Page text:
....................
I'm building a rather specialized screen saver application for some kiosks running Windows XP. Users tend to leave the kiosks without returning the browser to the homepage, so the screen saver does the following:

  1. Launches via the standard screen saver mechanism
  2. Notifies the user that there has been no recent activity, and that the browser will close in X seconds.
  3. If X seconds passes without user activity, the screen saver kills all current browser instances (via Process.GetProcessesByName) and starts a new instance of the browser that points to the configured web site (via Process.Start).
  4. The screen then "blanks out" until a user moves the mouse or presses a key - at this point the screen saver application exits.

When this runs on Windows Vista or 2008, everything works as expected.

However, on Windows XP (which is what the kiosks are running), when the screen saver application exits, the browser process is killed. If I add a Thread.Sleep just before the screen saver exists, I can see and interact with the browser up until the point at which the screen saver exits.

To make matters more confusing, Windows XP does NOT exhibit this behavior when I run the screen saver by clicking the "Preview" button in the settings area - that is, it behaves as expected. The exact same code is run in this case.

I tested this under the .NET 2.0 framework, and later installed .NET 2.0 SP1. On the Windows 2008 workstation, I have 3.5 SP1.

Is there some difference between these versions of .NET with respect to dependencies on launched processes? Is there some flag I can set to make sure that the launched browser process is not "attached" to the screen saver application?

A: 

Try setting Process.StartInfo.UseShellExecute to False (it is True by default) before calling Process.Start(). That way, CreateProcess() is used internally instead of ShellExecute().
....................
Dataset:
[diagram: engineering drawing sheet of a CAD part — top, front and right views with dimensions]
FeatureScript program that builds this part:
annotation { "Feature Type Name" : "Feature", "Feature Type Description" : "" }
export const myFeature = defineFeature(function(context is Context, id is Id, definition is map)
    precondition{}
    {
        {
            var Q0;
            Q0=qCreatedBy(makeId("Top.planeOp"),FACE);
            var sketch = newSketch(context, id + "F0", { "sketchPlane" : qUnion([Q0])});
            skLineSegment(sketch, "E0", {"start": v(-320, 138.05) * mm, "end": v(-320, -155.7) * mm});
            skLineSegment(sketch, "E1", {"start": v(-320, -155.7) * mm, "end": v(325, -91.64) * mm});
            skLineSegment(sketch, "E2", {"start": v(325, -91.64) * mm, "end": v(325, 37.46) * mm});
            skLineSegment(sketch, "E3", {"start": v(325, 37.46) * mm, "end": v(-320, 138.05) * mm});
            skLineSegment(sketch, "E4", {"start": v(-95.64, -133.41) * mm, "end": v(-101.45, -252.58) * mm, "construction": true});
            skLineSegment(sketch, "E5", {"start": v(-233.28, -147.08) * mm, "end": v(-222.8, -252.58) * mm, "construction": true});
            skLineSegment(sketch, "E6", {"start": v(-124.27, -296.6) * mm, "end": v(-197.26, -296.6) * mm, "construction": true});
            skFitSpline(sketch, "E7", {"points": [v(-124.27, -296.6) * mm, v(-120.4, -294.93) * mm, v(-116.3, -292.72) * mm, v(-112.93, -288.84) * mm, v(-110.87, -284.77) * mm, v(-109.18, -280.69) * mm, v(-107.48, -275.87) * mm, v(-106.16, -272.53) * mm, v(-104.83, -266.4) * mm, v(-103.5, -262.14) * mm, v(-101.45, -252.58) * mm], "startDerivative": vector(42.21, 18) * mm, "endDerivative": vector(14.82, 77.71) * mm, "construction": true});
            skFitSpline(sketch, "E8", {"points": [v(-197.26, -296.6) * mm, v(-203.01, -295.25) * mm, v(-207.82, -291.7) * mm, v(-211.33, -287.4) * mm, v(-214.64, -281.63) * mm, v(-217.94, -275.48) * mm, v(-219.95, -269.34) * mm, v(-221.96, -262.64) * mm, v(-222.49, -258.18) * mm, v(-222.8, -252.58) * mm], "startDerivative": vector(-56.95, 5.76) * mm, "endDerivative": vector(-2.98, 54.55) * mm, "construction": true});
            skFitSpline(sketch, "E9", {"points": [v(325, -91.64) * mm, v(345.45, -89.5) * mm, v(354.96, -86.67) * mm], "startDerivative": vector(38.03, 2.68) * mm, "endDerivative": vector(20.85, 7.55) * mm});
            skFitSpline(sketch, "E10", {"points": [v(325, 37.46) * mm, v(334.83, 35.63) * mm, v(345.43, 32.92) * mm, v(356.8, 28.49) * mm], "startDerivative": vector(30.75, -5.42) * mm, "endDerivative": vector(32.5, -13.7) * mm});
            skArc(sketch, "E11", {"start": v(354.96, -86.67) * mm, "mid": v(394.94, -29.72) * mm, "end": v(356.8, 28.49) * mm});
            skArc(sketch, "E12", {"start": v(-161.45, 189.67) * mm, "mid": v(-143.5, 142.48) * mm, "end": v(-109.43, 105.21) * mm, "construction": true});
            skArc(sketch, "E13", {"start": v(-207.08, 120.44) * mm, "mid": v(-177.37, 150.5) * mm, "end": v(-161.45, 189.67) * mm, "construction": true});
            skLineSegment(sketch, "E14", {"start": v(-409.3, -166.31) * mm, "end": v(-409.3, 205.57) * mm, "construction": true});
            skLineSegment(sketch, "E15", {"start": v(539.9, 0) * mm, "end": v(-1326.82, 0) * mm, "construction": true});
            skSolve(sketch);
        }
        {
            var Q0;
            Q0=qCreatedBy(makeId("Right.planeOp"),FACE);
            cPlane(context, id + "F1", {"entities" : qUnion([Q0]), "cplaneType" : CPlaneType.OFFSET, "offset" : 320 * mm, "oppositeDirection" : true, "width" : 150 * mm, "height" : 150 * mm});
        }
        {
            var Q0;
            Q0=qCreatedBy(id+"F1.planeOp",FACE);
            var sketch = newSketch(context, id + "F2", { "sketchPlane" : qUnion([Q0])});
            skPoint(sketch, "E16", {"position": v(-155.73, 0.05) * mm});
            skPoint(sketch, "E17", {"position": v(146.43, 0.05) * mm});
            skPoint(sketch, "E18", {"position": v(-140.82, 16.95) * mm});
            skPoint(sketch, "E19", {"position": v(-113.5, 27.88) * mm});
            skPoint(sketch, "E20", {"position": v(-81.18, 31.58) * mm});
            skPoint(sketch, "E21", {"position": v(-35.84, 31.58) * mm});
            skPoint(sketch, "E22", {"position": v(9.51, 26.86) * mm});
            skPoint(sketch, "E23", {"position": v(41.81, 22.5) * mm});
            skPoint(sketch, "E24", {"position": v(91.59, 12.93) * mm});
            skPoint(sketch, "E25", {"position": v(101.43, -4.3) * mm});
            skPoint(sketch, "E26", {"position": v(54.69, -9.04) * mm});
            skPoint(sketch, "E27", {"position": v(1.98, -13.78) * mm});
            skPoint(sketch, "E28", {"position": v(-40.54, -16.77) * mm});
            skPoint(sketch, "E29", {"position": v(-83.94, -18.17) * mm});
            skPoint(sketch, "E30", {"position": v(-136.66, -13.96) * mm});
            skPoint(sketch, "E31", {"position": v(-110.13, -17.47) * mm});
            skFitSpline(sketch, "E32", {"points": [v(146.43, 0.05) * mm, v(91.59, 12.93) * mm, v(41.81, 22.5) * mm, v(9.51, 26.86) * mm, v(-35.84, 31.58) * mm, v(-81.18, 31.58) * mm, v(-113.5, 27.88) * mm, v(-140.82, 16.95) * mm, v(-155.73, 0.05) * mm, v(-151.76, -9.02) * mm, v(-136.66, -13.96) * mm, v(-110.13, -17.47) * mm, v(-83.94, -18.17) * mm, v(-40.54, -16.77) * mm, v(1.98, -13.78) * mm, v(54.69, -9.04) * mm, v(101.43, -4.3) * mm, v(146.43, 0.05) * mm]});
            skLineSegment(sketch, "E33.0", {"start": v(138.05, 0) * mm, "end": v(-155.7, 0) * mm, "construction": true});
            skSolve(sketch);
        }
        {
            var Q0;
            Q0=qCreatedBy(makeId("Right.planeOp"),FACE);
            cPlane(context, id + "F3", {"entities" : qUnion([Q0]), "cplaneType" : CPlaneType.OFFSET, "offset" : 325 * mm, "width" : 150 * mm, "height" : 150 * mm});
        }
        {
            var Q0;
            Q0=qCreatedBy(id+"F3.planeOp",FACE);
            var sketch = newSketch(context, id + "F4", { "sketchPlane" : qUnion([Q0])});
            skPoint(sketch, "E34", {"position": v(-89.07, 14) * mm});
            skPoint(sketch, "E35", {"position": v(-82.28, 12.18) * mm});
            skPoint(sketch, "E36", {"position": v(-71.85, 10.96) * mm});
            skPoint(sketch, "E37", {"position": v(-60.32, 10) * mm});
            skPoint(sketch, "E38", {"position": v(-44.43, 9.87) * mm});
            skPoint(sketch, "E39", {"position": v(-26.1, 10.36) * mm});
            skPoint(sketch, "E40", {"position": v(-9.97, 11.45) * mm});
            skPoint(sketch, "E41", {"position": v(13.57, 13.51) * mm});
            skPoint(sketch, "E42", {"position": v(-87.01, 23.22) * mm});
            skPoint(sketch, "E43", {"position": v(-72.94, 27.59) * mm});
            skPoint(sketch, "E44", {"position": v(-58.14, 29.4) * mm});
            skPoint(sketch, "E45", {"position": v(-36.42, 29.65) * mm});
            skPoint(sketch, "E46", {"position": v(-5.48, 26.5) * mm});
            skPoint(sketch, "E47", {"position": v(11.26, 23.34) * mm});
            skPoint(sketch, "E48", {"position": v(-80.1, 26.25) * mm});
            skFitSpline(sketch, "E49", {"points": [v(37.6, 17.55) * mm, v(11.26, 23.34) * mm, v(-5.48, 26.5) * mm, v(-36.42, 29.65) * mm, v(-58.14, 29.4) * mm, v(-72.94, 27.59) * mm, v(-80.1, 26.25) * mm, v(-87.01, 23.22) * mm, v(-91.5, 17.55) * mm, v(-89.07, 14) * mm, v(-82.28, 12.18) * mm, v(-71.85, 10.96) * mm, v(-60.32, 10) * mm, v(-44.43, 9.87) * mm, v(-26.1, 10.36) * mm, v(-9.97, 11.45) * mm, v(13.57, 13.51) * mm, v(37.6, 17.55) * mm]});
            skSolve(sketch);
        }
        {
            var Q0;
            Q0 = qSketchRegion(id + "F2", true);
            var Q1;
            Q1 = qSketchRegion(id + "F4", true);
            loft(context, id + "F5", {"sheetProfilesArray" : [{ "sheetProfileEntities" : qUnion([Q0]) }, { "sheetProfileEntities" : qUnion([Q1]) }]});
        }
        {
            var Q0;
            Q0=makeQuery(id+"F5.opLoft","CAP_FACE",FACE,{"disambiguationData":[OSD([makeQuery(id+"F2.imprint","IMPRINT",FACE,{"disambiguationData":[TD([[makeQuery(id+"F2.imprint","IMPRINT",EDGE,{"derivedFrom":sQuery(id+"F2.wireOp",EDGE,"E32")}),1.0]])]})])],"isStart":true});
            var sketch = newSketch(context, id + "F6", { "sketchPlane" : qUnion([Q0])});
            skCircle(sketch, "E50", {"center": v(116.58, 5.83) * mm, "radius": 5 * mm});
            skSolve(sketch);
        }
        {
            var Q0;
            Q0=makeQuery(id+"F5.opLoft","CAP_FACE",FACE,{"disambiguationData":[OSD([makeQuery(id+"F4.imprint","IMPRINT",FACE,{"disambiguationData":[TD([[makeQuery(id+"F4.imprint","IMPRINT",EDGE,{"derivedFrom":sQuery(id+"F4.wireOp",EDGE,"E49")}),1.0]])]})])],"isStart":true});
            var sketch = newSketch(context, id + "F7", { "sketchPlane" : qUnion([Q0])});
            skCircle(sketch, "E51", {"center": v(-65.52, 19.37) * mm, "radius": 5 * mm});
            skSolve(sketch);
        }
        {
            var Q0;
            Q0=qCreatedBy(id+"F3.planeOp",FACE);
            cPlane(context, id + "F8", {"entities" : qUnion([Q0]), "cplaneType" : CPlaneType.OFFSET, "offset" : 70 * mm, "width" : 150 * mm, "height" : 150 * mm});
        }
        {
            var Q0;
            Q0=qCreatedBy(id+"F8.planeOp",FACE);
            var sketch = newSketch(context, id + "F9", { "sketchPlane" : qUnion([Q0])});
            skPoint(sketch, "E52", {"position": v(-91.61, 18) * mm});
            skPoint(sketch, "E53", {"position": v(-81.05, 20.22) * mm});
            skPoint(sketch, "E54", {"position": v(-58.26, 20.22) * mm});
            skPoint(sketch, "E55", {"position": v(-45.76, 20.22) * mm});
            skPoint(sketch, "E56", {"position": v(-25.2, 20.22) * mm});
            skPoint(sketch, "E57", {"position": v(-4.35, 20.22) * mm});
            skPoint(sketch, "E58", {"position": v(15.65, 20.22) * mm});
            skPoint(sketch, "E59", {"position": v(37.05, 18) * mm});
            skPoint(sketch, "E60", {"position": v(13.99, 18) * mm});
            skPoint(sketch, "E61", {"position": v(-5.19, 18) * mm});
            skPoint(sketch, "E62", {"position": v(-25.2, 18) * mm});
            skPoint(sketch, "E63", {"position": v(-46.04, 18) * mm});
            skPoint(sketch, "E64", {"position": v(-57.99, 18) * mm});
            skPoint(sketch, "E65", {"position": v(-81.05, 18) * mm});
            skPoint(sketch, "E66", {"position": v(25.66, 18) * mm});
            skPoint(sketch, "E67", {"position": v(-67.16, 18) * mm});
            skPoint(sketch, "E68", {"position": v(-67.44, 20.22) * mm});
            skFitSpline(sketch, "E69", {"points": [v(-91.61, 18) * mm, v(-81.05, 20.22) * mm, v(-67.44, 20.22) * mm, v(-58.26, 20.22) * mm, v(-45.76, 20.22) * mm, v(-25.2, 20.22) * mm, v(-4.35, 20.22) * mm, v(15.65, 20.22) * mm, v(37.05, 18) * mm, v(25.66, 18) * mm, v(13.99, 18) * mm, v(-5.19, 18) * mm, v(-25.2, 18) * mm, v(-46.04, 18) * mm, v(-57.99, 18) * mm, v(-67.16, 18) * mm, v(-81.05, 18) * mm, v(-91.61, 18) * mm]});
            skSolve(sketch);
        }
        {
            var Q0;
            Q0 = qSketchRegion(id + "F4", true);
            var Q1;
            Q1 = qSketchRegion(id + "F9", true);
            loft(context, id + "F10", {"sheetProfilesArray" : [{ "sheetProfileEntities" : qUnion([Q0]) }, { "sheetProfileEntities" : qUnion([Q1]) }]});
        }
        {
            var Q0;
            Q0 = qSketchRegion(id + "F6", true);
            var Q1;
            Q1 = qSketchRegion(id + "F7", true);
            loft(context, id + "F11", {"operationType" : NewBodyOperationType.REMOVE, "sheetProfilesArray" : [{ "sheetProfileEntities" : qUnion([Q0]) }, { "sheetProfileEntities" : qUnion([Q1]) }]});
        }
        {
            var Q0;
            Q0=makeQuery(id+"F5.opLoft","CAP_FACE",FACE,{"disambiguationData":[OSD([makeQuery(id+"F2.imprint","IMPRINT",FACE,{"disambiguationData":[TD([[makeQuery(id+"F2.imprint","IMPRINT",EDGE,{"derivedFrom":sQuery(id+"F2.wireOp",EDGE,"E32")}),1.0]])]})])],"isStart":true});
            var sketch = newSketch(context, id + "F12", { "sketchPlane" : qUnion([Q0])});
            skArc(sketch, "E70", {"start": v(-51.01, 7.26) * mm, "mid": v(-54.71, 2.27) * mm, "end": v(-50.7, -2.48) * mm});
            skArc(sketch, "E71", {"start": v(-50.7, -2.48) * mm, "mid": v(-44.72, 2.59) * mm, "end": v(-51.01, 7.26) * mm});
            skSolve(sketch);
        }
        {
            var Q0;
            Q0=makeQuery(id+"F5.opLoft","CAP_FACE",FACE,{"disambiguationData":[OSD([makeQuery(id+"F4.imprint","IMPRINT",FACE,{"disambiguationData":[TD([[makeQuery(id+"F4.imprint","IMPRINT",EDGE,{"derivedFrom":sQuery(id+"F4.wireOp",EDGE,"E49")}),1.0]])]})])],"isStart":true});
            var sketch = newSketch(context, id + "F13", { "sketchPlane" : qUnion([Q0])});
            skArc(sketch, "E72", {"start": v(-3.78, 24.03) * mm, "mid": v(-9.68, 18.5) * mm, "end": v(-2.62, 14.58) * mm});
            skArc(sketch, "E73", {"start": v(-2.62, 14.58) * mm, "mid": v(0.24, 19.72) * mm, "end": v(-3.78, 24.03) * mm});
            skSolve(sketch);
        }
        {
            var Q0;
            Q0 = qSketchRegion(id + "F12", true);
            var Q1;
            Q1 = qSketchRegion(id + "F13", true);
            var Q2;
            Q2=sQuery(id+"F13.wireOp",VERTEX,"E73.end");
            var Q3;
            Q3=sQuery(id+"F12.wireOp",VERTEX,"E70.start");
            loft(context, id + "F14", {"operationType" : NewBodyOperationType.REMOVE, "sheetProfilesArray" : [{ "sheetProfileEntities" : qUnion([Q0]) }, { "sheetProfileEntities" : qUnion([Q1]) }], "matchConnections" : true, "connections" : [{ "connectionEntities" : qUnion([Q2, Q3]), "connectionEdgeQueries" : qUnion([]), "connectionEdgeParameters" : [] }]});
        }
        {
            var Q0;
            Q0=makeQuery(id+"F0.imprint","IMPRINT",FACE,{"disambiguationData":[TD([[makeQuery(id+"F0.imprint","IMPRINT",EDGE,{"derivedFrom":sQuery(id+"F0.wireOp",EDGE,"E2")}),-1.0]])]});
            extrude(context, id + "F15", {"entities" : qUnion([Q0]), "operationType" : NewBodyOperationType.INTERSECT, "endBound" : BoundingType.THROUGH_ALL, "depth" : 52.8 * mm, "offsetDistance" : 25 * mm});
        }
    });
....................
Work task: Rewrite the screen saver post between "3. If X seconds" and "works as expected.", inclusive, with "blanks out" replaced by "goes dark".

Task result:
3. If X seconds passes without user activity, the screen saver kills all current browser instances (via Process.GetProcessesByName) and starts a new instance of the browser that points to the configured web site (via Process.Start).
  4. The screen then "goes dark" until a user moves the mouse or presses a key - at this point the screen saver application exits.

When this runs on Windows Vista or 2008, everything works as expected.